HTML doesn't allow any other technique to work, since there is
no ALIGN = "BASELINE" available for images, within any of the official
HTML DTDs.
The easiest way to fix this is to add a line to the .css stylesheet
produced along with the .html files and .gif images.
e.g.
P { line-height : 18pt }
sets a constant line-spacing for all <P> tags.
This will look the way you want for browsers that support CSS stylesheets.
However it restricts the reader's options in changing font-sizes.
Larger fonts could cause overlapping text, smaller fonts will have lines
too far apart.
You can do better using -html_version 4.0 and defining a special environment
for paragraphs with inline-math. Then edit the .css stylesheet to apply
the fixed line-height to just these environments.

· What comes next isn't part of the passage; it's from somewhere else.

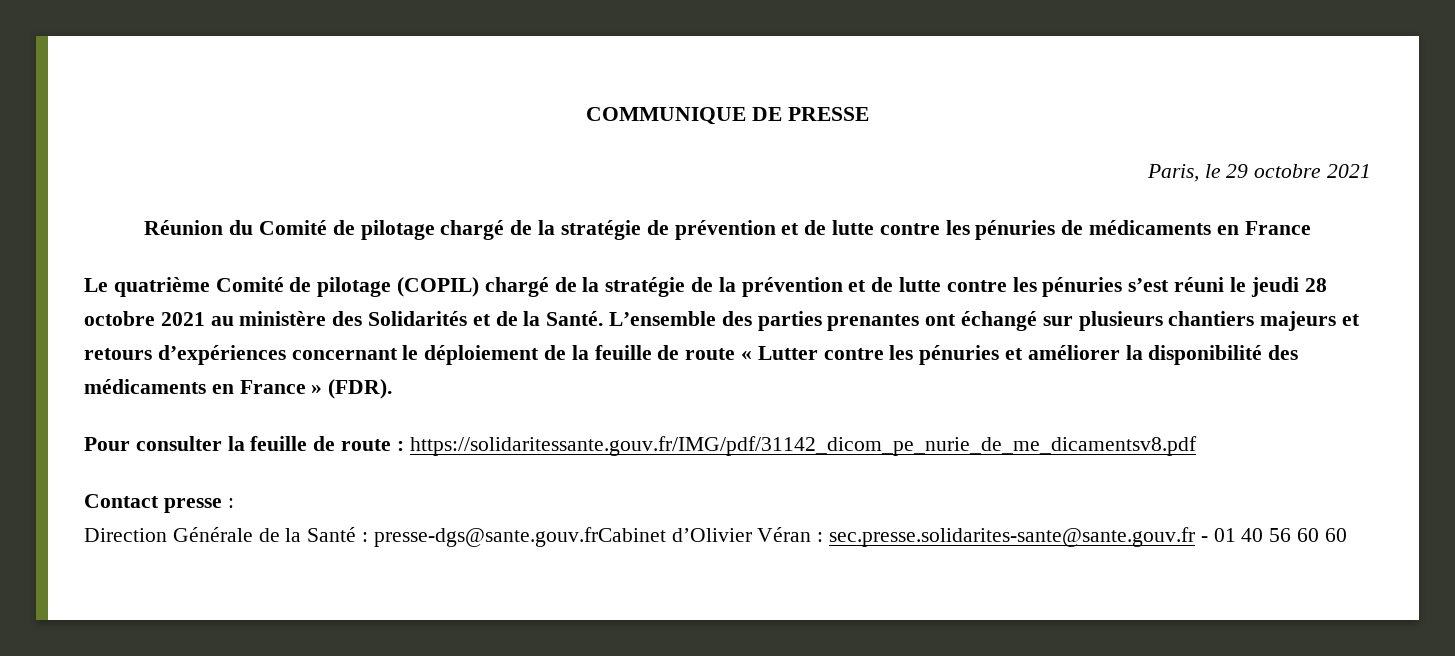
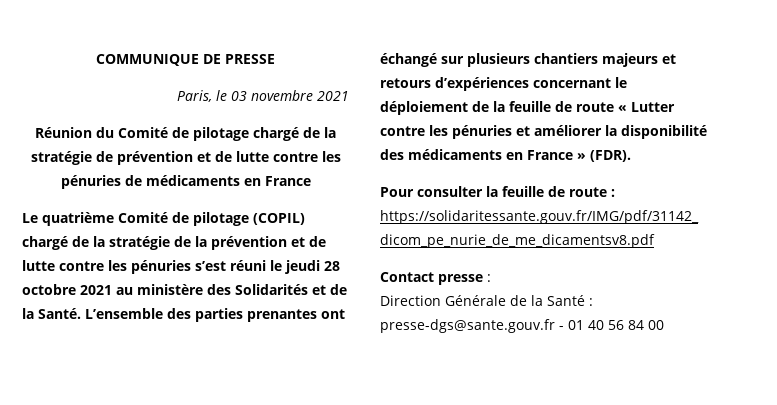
[1226,164,1322,178] 29 octobre -> [231,90,313,101] 03 novembre
[373,527,1196,547] presse-dgs@sante.gouv.frCabinet d’Olivier Véran : sec.presse.solidarites-sante@sante.gouv.fr -> [380,319,555,333] presse-dgs@sante.gouv.fr
[1297,528,1347,542] 60 60 -> [628,320,664,330] 84 00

> ... Also, LaTeX2html, seems to override the
> justification....always giving ragged-right margins. Any tips would be
> appreciated.
>
LaTeX2HTML doesn't override anything.
The concept of justification does not exist within HTML.
If you want such things then make huge images of whole paragraphs,
--- the \begin{makeimage}...\end{makeimage} environment of html.sty
lets you do this.
Alternatively, you may find that pdf-TeX is a more appropriate tool
for your needs. Join the TeX User's Group (TUG) http://www.tug.org/
and get all the latest TeX/LaTeX tools on CD-ROM.